Colaceci: “Efficienza e produttività, basta volontà e mandato chiaro”
L’ultimo bilancio di Cotral si e’ chiuso con 17 milioni di utile quando 4 anni fa eravamo partiti da -26
milioni. Potevo chiudere il mio mandato prima della rielezione del presidente Zingaretti – ha spiegato la Presidente, Amalia Colaceci- e avrei chiuso con il giudizio del management al top, ma il lavoro di ristrutturazione non era e non e’ ancora finito. Questo perche’ anche Cotral rientra nella discussione sul futuro, se il servizio sara’ in house o messo a gara, ma soprattutto perche’ i 427 nuovi bus che abbiamo
acquistato sono ancora un risultato limitato per l’idea che abbiamo dell’azienda, e quindi abbiamo bandito una gara per altri 400 mezzi. Che altro deve fare un’azienda pubblica se non acquistare nuovi mezzi per garantire il ricambio e la massima efficienza del servizio? Tutti ci possono riuscire, basta avere la volonta’ e un socio pubblico che dia un mandato chiaro”.

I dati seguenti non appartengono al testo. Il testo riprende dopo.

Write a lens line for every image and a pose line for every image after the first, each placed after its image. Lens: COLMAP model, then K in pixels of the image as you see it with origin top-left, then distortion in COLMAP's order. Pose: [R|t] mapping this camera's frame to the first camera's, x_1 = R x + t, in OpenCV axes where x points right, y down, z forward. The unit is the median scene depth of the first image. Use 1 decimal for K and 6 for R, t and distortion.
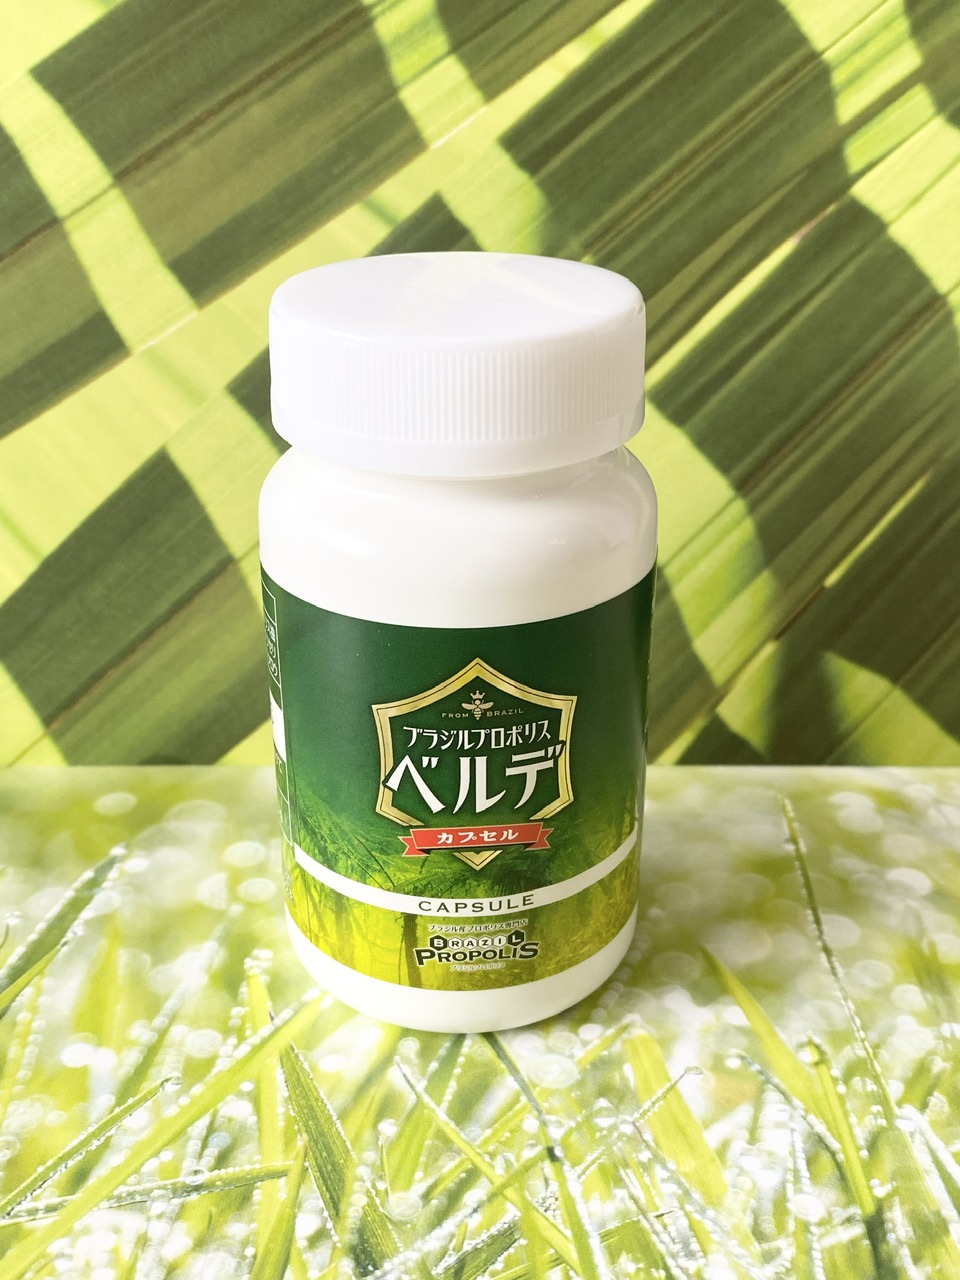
lens RADIAL K [[1435.8, 0, 499.8], [0, 1435.8, 639.6], [0, 0, 1]] dist [0.163877, -0.586504]
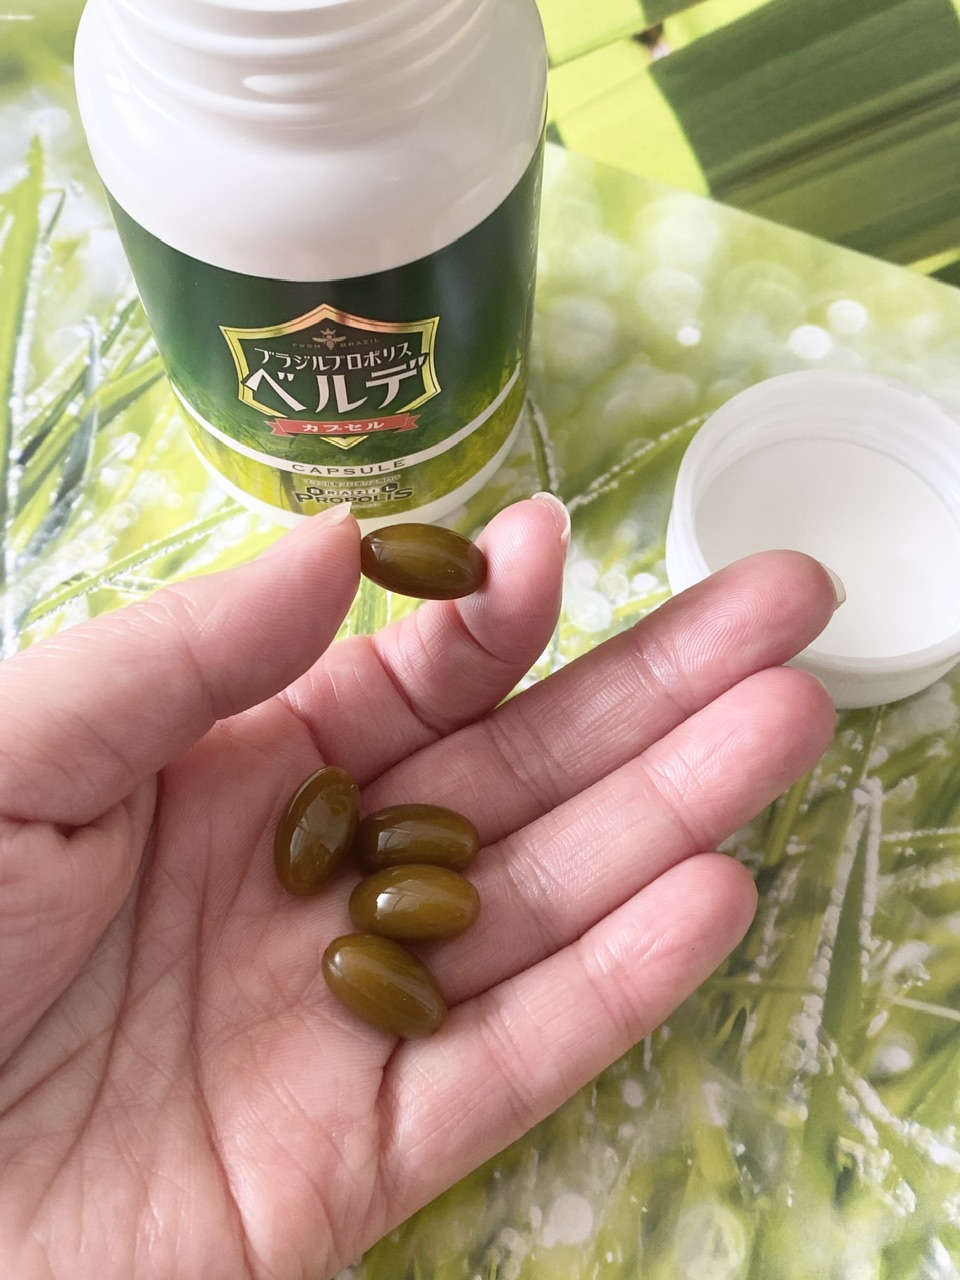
lens RADIAL K [[1435.8, 0, 499.8], [0, 1435.8, 639.6], [0, 0, 1]] dist [0.163877, -0.586504]
pose [[0.998921, 0.046031, -0.006189, 0.105833], [-0.030455, 0.749773, 0.660994, -0.416079], [0.035067, -0.660093, 0.750365, 0.150452]]
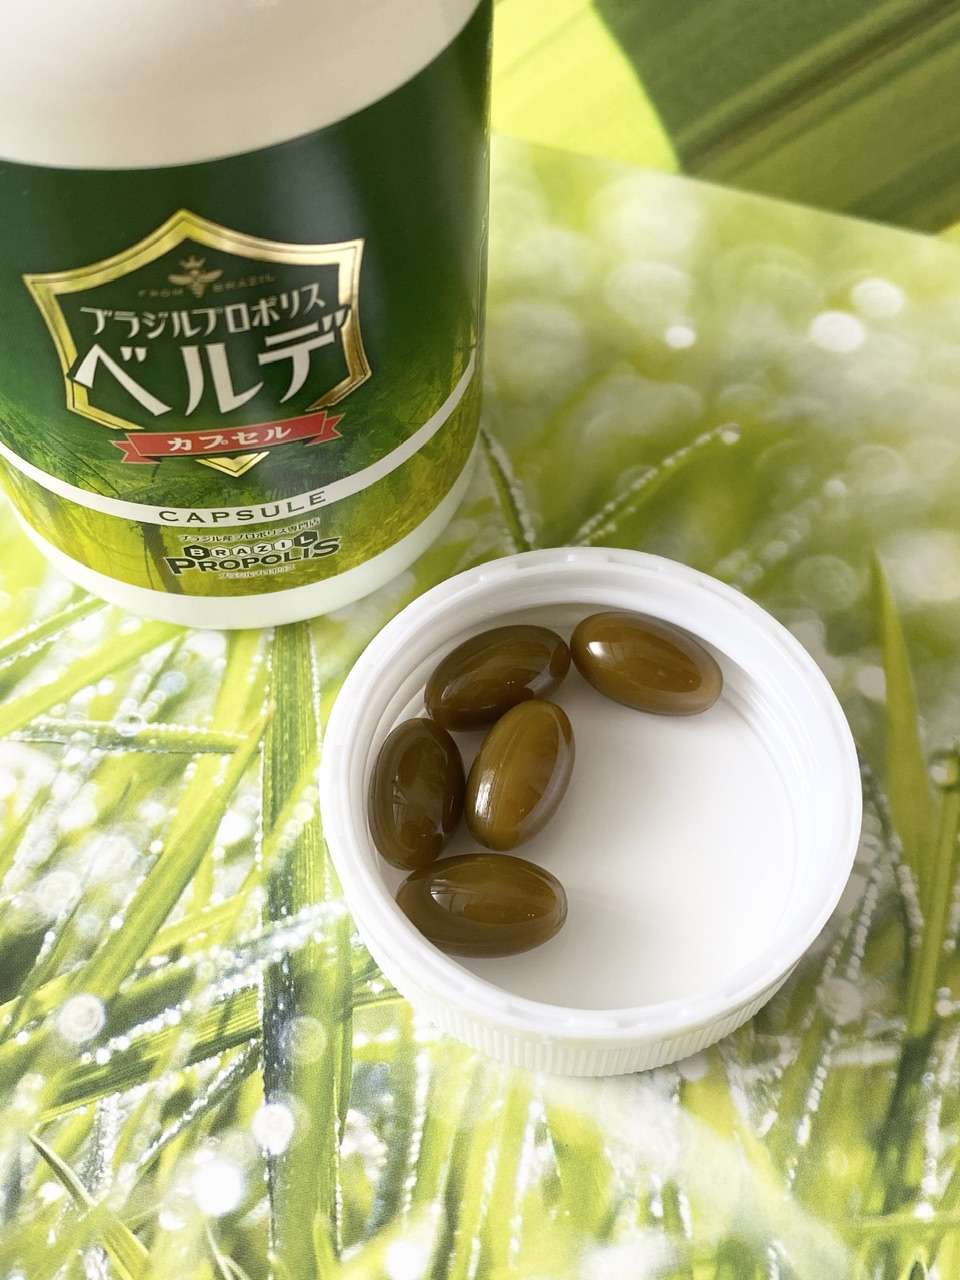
lens RADIAL K [[1435.8, 0, 499.8], [0, 1435.8, 639.6], [0, 0, 1]] dist [0.163877, -0.586504]
pose [[0.997205, -0.048206, 0.057077, 0.066694], [0.007881, 0.827592, 0.561275, -0.161719], [-0.074294, -0.559257, 0.825659, 0.378194]]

Presente anche il direttore operativo, Giuseppe Ferraro: “Cotral e’ il quarto operatore italiano per fatturato e il primo per produzione chilometrica, con un valore di produzione di 300 milioni di euro pari al 3,3% del mercato”, ha spiegato. Sottolineando che “il piano di immissione 2016-2018 dei 427 bus e’ diverso, non e’ episodico come i precedenti ma ha costituito una chiave di volta nel piano industriale di Cotral, non essendo un progetto isolato ma integrato, appunto, nel piano industriale. In questo modo nel 2021 avremo un’eta’ media dignitosa con la contrazione degli Euro 0 e l’aumento degli Euro 6”.Nel 2016, ha ricordato Ferraro, “la flotta era costituita per il 30% da Euro 0 con mezzi comprati per Italia 90 ancora in servizio, poi abbiamo iniziato a immatricolare nuovi bus con un piano di rinnovo e un riordino complessivo anche del servizio di manutenzione. Ogni singolo operaio Cotral e i suoi capi vengono premiati a fine anno a seconda dell’indice di efficienza e dei costi chilometrici del proprio impianto di appartenenza: in questo modo sono aumentati i chilometri percorsi per autista e sono diminuite le esternalizzazioni per le manutenzioni, perche’ abbiamo valorizzato le risorse interne e puntato sulla produttivita’”, ha concluso il direttore.